## Texte fourni
L’alimentation comme facteur de distinction sociale

Pierre Bourdieu (La Distinction, 1979) avait démontré que nos préférences alimentaires ne sont pas neutres. Elles sont façonnées par notre milieu social et servent à marquer notre appartenance à une classe. Pour les plus aisés, manger sain n’est plus seulement une question de bien-être, c’est aussi une forme de distinction sociale. Et le rejet des produits transformés peut vite leur faire adopter un discours moralisateur sur l’alimentation : les produits industriels sont perçus comme « mauvais », renforçant ainsi une opposition entre les « mangeurs responsables » et les « irresponsables ».

malbouffe

Pourtant, il est essentiel de tenir compte de certains facteurs incontournables, en particulier pour les classes moins aisées :

– Le prix reste le premier critère d’achat pour 60 % des foyers modestes (Insee, 2022). Les plats ultra-transformés sont souvent les moins chers, et donc les plus accessibles.

– Les quartiers populaires sont souvent des déserts alimentaires, où les commerces de proximité ne proposent pas de produits frais et abordables (Université Paris-Dauphine, 2022).

– L’idée que bien manger est un choix oublie souvent les réalités sociales : manque de temps, coût élevé des produits de qualité, précarité alimentaire.

Vers un « apartheid alimentaire » ?

Si ces tendances se poursuivent, nous pourrions voir émerger une véritable fracture alimentaire, avec des conséquences sociétales importantes.

– Scénario 1 : l’exacerbation des inégalités. Les prix élevés continuent à rendre le bio inaccessible pour une grande partie de la population, l’offre alimentaire se polarise (premium et naturelle pour les élites, ultra-transformée pour les classes populaires) et les maladies chroniques (obésité, diabète) explosent dans les catégories modestes.

mal manger

– Scénario 2 : une ségrégation urbaine. Les quartiers populaires deviennent vraiment des déserts alimentaires, où l’offre de produits frais disparaît tandis que les classes aisées développent des circuits exclusifs (fermes urbaines privées, abonnements premium à des paniers bio) et la « food tech » devient un privilège, avec des produits enrichis et optimisés.

– Scénario 3 : l’alimentation à deux vitesses en temps de crise. Les crises économiques, climatiques ou géopolitiques amplifient brutalement les inégalités alimentaires comme par exemple avec la pandémie de Covid-19 (explosion des files d’attente devant les banques alimentaires, pendant que les ventes de paniers bio augmentaient de 30 % chez les foyers aisés (FAO, 2021)) ou l’inflation qui a vu une forte augmentation du prix des denrées de base, forçant les ménages modestes à réduire leur consommation de produits frais.

## Données extraites
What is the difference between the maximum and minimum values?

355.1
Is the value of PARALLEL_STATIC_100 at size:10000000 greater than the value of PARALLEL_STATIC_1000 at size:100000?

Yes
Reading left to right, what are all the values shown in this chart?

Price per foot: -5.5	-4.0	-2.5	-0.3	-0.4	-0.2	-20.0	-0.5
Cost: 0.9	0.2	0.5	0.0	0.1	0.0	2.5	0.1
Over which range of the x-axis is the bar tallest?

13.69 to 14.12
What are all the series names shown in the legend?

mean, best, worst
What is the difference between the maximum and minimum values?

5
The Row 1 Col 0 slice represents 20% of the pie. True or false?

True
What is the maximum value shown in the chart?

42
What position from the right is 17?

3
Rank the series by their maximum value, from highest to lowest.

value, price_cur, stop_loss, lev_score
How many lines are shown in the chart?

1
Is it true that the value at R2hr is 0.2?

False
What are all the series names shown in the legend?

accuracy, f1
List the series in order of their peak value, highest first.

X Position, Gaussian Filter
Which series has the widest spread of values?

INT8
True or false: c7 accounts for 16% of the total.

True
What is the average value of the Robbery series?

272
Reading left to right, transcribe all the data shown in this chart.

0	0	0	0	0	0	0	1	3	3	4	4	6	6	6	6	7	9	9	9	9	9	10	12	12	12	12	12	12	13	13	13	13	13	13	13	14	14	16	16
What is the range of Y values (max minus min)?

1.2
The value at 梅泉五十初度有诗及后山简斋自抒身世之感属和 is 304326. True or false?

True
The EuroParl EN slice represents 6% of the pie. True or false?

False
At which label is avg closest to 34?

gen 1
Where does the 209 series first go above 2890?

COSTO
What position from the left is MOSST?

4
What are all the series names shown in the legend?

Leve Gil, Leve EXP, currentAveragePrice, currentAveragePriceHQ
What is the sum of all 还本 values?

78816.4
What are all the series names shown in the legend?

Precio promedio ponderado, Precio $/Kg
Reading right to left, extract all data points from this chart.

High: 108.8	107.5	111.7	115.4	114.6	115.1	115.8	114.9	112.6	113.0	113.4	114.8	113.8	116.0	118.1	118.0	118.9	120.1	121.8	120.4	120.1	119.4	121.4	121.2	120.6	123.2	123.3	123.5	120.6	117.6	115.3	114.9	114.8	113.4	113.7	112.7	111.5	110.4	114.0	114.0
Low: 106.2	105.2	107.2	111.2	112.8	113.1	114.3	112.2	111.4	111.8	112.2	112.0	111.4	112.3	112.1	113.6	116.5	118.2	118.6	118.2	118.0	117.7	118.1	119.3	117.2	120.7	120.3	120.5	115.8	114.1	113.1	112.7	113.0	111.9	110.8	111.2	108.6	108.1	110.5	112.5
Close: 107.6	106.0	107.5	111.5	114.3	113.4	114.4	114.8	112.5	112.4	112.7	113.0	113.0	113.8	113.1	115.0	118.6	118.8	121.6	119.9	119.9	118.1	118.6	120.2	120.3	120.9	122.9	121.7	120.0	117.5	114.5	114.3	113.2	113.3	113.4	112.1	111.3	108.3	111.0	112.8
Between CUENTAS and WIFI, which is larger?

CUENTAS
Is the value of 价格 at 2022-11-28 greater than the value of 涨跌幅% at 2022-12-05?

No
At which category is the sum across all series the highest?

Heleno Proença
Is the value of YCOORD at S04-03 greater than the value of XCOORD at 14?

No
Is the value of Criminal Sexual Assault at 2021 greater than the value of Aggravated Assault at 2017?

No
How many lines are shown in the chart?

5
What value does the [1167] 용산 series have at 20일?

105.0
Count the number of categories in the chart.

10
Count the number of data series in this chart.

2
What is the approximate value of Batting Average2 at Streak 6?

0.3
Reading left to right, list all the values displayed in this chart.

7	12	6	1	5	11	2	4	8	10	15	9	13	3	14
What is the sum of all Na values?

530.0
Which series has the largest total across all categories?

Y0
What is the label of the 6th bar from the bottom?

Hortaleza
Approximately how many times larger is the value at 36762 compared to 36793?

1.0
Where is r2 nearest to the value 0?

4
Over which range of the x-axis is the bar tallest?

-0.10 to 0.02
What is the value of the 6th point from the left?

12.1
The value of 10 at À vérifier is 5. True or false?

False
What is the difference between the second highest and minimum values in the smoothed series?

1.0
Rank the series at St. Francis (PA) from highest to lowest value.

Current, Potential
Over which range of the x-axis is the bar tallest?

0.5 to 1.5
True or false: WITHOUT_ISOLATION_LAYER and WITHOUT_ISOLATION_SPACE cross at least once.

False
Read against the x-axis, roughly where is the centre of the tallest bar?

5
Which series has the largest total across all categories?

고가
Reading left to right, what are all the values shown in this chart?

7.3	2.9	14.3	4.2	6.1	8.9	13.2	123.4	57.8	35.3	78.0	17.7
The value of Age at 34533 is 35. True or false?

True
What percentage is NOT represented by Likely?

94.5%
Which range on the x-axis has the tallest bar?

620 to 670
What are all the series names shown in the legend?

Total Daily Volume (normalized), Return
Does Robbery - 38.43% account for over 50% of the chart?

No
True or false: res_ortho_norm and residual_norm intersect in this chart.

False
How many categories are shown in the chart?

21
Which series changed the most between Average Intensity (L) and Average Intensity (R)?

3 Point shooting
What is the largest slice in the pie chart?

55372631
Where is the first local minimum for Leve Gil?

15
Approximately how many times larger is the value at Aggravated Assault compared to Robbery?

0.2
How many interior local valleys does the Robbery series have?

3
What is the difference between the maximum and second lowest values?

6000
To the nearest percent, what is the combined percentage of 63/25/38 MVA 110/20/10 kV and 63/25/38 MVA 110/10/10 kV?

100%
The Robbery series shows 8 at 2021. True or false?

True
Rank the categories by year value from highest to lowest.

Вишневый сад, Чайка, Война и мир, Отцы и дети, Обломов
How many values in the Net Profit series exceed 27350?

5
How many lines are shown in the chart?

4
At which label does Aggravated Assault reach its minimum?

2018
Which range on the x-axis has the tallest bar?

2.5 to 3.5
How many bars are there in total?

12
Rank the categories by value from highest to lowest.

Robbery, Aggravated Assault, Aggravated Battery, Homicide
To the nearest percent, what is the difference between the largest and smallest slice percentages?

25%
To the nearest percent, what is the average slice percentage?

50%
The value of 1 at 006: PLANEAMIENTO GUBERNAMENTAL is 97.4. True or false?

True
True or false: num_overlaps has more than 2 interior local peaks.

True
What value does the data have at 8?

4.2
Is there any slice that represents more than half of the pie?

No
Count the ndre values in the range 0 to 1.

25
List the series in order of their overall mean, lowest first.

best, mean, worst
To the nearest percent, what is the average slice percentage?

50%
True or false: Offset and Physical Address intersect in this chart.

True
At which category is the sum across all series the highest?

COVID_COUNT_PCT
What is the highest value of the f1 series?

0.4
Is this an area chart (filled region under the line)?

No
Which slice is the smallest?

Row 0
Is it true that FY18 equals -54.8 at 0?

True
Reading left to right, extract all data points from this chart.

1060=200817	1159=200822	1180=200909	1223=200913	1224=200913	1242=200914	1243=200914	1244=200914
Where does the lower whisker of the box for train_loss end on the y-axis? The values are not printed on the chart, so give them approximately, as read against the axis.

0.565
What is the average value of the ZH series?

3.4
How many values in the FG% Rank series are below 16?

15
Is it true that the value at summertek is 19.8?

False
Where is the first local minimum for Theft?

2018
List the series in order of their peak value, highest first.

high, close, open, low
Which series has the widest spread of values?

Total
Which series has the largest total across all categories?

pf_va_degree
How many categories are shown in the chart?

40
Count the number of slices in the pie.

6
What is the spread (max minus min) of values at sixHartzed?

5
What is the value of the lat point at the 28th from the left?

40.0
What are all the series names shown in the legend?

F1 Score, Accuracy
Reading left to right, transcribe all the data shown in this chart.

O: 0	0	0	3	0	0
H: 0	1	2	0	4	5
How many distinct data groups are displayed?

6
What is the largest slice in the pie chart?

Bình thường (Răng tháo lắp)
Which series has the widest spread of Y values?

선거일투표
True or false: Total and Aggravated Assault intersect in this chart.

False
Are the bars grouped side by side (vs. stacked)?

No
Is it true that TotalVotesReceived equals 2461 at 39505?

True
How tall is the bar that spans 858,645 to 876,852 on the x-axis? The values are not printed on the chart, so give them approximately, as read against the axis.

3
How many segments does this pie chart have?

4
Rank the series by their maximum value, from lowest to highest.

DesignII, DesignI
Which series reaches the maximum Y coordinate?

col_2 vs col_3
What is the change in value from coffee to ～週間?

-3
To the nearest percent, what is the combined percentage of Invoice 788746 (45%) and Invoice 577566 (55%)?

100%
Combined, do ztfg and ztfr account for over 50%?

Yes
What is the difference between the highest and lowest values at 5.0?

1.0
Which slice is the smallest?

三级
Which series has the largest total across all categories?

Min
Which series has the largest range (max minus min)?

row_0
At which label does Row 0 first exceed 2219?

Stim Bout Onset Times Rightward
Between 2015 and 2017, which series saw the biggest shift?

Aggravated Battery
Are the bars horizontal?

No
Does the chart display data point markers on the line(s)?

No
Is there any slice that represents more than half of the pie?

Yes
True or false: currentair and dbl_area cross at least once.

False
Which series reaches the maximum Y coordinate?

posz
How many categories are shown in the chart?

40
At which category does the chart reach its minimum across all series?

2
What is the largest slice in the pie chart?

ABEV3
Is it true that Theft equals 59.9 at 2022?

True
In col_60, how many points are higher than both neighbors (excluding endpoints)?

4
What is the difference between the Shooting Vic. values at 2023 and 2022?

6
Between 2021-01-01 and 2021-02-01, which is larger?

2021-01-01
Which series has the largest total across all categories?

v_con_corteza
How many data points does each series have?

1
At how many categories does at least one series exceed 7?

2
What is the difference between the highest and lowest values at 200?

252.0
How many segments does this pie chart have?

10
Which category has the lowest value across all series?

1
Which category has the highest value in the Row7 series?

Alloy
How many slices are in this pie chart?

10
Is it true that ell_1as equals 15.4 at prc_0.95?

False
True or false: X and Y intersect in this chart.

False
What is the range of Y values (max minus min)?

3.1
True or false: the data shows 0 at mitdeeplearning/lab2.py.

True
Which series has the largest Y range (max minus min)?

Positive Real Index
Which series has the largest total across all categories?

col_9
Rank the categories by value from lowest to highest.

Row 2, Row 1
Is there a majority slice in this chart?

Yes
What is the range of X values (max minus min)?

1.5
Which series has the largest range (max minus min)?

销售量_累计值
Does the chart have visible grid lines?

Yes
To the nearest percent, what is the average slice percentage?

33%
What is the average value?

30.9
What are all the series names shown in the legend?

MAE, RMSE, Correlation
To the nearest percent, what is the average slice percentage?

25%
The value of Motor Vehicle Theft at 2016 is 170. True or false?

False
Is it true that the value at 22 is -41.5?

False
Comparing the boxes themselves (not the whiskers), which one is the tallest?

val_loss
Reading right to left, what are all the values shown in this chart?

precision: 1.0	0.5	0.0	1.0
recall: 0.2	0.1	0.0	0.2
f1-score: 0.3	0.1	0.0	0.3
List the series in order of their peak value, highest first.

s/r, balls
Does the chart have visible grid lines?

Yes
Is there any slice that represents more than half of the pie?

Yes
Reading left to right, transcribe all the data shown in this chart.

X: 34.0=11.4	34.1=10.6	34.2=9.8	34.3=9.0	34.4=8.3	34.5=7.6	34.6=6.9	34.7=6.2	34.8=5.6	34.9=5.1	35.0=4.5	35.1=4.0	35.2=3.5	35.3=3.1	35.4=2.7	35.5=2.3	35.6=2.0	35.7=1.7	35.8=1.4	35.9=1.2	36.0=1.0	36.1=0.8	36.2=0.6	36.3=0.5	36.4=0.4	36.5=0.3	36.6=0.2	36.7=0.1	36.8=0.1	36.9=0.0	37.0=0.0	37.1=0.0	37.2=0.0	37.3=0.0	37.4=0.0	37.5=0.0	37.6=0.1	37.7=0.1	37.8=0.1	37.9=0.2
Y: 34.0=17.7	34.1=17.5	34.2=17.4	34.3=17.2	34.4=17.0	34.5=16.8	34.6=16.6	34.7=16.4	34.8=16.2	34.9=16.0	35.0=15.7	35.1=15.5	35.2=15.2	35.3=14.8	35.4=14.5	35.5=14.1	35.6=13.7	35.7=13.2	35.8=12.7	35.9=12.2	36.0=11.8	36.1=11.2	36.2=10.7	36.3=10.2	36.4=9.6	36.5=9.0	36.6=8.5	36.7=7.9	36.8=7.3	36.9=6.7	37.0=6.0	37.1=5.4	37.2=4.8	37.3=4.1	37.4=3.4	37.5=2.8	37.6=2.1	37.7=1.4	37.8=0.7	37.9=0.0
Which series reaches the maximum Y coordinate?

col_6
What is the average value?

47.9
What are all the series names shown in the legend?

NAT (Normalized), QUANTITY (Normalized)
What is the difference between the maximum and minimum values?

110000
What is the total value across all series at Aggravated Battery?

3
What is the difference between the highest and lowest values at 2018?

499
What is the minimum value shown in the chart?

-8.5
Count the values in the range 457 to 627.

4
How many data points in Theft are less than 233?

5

## Consigne
Pouvez-vous reproduire le texte sur l'alimentation comme facteur de distinction sociale entre « Pourtant, il est » et « qualité, précarité alimentaire. », inclus, en le mettant à jour par le remplacement de « foyers modestes » par « ménages modestes » ?

## Corrigé
Pourtant, il est essentiel de tenir compte de certains facteurs incontournables, en particulier pour les classes moins aisées :

– Le prix reste le premier critère d’achat pour 60 % des ménages modestes (Insee, 2022). Les plats ultra-transformés sont souvent les moins chers, et donc les plus accessibles.

– Les quartiers populaires sont souvent des déserts alimentaires, où les commerces de proximité ne proposent pas de produits frais et abordables (Université Paris-Dauphine, 2022).

– L’idée que bien manger est un choix oublie souvent les réalités sociales : manque de temps, coût élevé des produits de qualité, précarité alimentaire.